With omicron, COVID spread rapidly among the vaccinated as well, becoming more like influenza than measles. Getting infected with COVID now seems less scary and more inevitable. When almost everyone you know has gotten mild cases of COVID at this point, you're not really worried about getting it yourself or spreading it to others. In this sense, it doesn't really matter if there are unvaccinated people in the restaurant you're eating at. Therefore, there is a case to be made for reducing public health restrictions and beginning to treat COVID more like the flu.

One issue remains, however. Unvaccinated people are still more likely to get severe illness and take up spots in the hospital. There are still 160,000 Albertans above the age of 40 who have not had a single dose. If hospitalization rates are somewhere between 1% to 5% for this group, we're still talking about thousands of potential hospitalizations and hundreds of potential ICU cases. So it may still be quite a while before our health care system gets back to anything looking like normal. And there is a distinct possibility that Kenney will once again have to crawl back to the podium announcing new restrictions that he promised were gone for good, because a new wave has pushed us back to the brink.
 
An omicron specific vaccine may be able to push us back to push us back to the verge of seasonal extirpation (elimination within Alberta/Canada/the rich world). Now we just wait: wait to see if we have another omicron wave in 3-4 months. A second variant omicron wave.

What worries me most is that the relatively minor restrictions we had in October, November were working, and were a sustainable strategy to medium-long term manage except for a small minority of people. Annoying sure, but entirely sustainable set of tradeoffs.

This virus will continue to evolve. We're in a long fight and we've seen that for many, solutions that don't solve things near instantaneously and perfectly means measures failed to a large group. It is like a war, and we can manage, but the enemy is not some fixed target-its strategies are random and will take advantage of any drop in defence. We need to continually adapt to an enemy which adapts to us.

Drop the REP now? When we know it was a useful tool to push vaccination rates up? Heck I would trade giving up ALL and I mean ALL other society wide public health tools to maintain the REP/vaccine passport and continue to use it to keep doses up to date. We need 3rd dose up. We need vaccination in children and teens up. We will need everyone to re-up when omicron specific vaccines are ready.
 
Imagine if the 90% of us who are vaccinated had decided not to get vaccinated? We’d be an absolute disaster right now,. The hospitals would be a distaste and virtually everything shut down.
This is something that doesn't get mentioned often. With how easily Omicron spreads, the hospitals would have crashed, cost the health care system millions, and affected the health care of non-covid patients. It most likely would have led to strict lockdown measures and cost the economy even more money.
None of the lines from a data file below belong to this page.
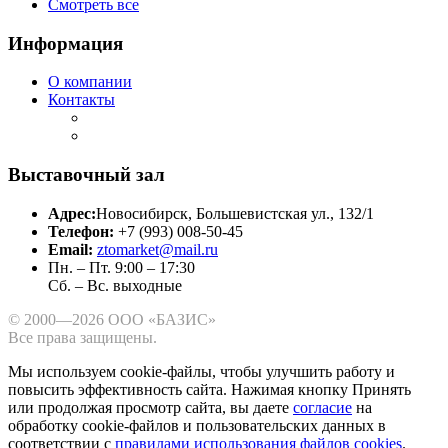
Смотреть все
Информация
О компании
Контакты
Выставочный зал
Адрес:
Новосибирск, Большевистская ул., 132/1
Телефон:
+7 (993) 008-50-45
Email:
ztomarket@mail.ru
Пн. – Пт. 9:00 – 17:30
Сб. – Вс. выходные
© 2000—2026 ООО «БАЗИС»
Все права защищены.
Мы используем cookie-файлы, чтобы улучшить работу и
повысить эффективность сайта.
Нажимая кнопку Принять
или продолжая просмотр сайта, вы даете
согласие
на
обработку cookie-файлов и пользовательских данных в
соответствии с
правилами использования файлов cookies
.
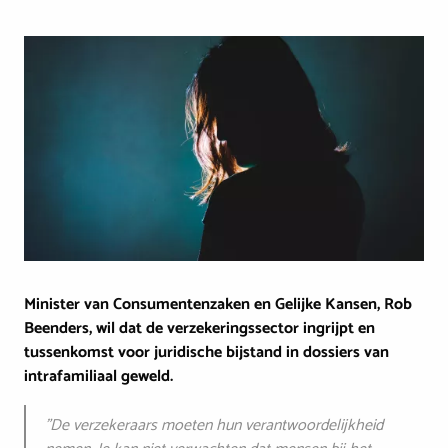
Image
Minister van Consumentenzaken en Gelijke Kansen, Rob
Beenders, wil dat de verzekeringssector ingrijpt en
tussenkomst voor juridische bijstand in dossiers van
intrafamiliaal geweld.
"De verzekeraars moeten hun verantwoordelijkheid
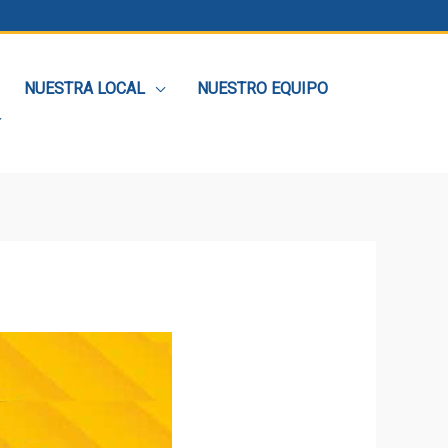
NUESTRA LOCAL
NUESTRO EQUIPO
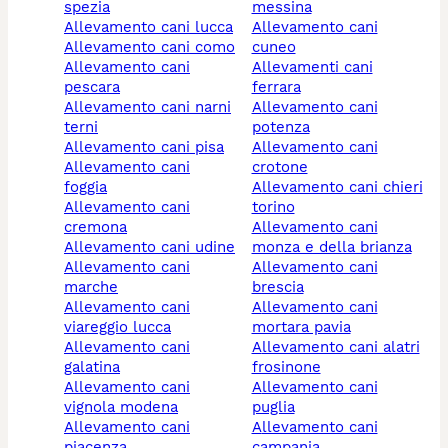
spezia
messina
allevamento cani lucca
allevamento cani
allevamento cani como
cuneo
allevamento cani
allevamenti cani
pescara
ferrara
allevamento cani narni
allevamento cani
terni
potenza
allevamento cani pisa
allevamento cani
allevamento cani
crotone
foggia
allevamento cani chieri
allevamento cani
torino
cremona
allevamento cani
allevamento cani udine
monza e della brianza
allevamento cani
allevamento cani
marche
brescia
allevamento cani
allevamento cani
viareggio lucca
mortara pavia
allevamento cani
allevamento cani alatri
galatina
frosinone
allevamento cani
allevamento cani
vignola modena
puglia
allevamento cani
allevamento cani
piacenza
campania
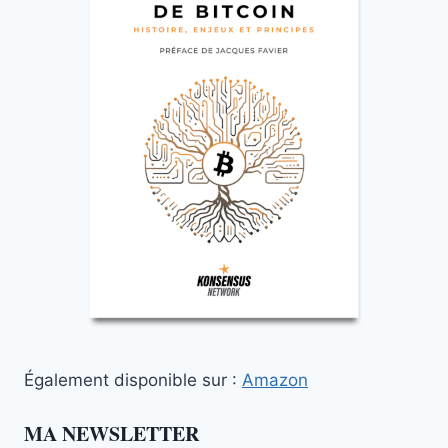
Également disponible sur :
Amazon
MA NEWSLETTER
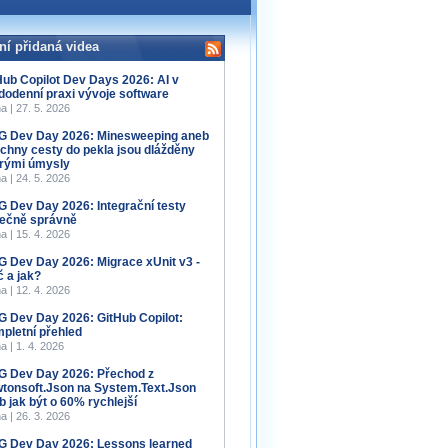
ní přidaná videa
Hub Copilot Dev Days 2026: AI v
dodenní praxi vývoje software
a | 27. 5. 2026
 Dev Day 2026: Minesweeping aneb
chny cesty do pekla jsou dlážděny
rými úmysly
a | 24. 5. 2026
 Dev Day 2026: Integrační testy
ečně správně
a | 15. 4. 2026
 Dev Day 2026: Migrace xUnit v3 -
č a jak?
a | 12. 4. 2026
 Dev Day 2026: GitHub Copilot:
pletní přehled
a | 1. 4. 2026
 Dev Day 2026: Přechod z
tonsoft.Json na System.Text.Json
b jak být o 60% rychlejší
a | 26. 3. 2026
 Dev Day 2026: Lessons learned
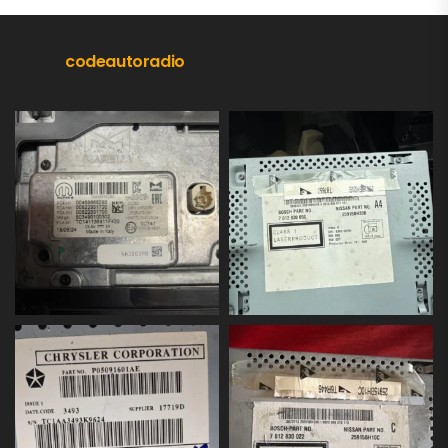
codeautoradio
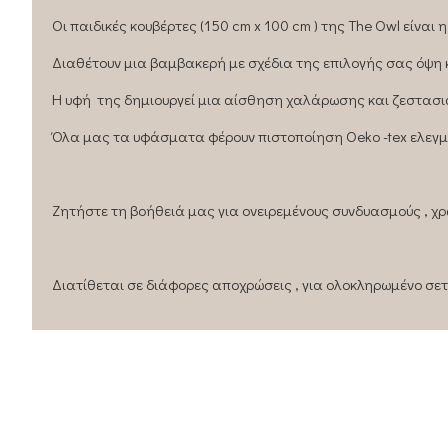
Οι παιδικές κουβέρτες (150 cm x 100 cm ) της Τhe Owl είναι 
Διαθέτουν μια βαμβακερή με σχέδια της επιλογής σας όψη 
Η υφή της δημιουργεί μια αίσθηση χαλάρωσης και ζεστασιά
Όλα μας τα υφάσματα φέρουν πιστοποίηση Oeko -tex ελεγ
Ζητήστε τη βοήθειά μας για ονειρεμένους συνδυασμούς , χρ
Διατίθεται σε διάφορες αποχρώσεις , για ολοκληρωμένο σετ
It's a good thing 90% of Calgarians got the vaccine.
 

Alberta county passes policy that stops businesses with vaccine mandates from winning contracts

:rolleyes:
What a bunch of jerk-wads. Thankfully McKenzie county is small butthole county that counts for almost nothing in the grand picture of things. Though I'm sure it'll end up in the national news and Alberta's reputation as a bunch of redneck peasants will live on.
 
What a bunch of jerk-wads. Thankfully McKenzie county is small butthole county that counts for almost nothing in the grand picture of things. Though I'm sure it'll end up in the national news and Alberta's reputation as a bunch of redneck peasants will live on.
Sounds like there aren't very many companies in the area that have vaccine mandates, except for Atco who does their power and gas. I'd love to see them stop doing business with Atco lol.
 
Vaccine mandates are on their way out anyway. Atco should just turn everything off for 2 weeks and walk away haha. Then business as usual with no mandates as planned.
 
What are they even protesting now? It almost seems like they are so excited to be a part of something that they just can't let it go.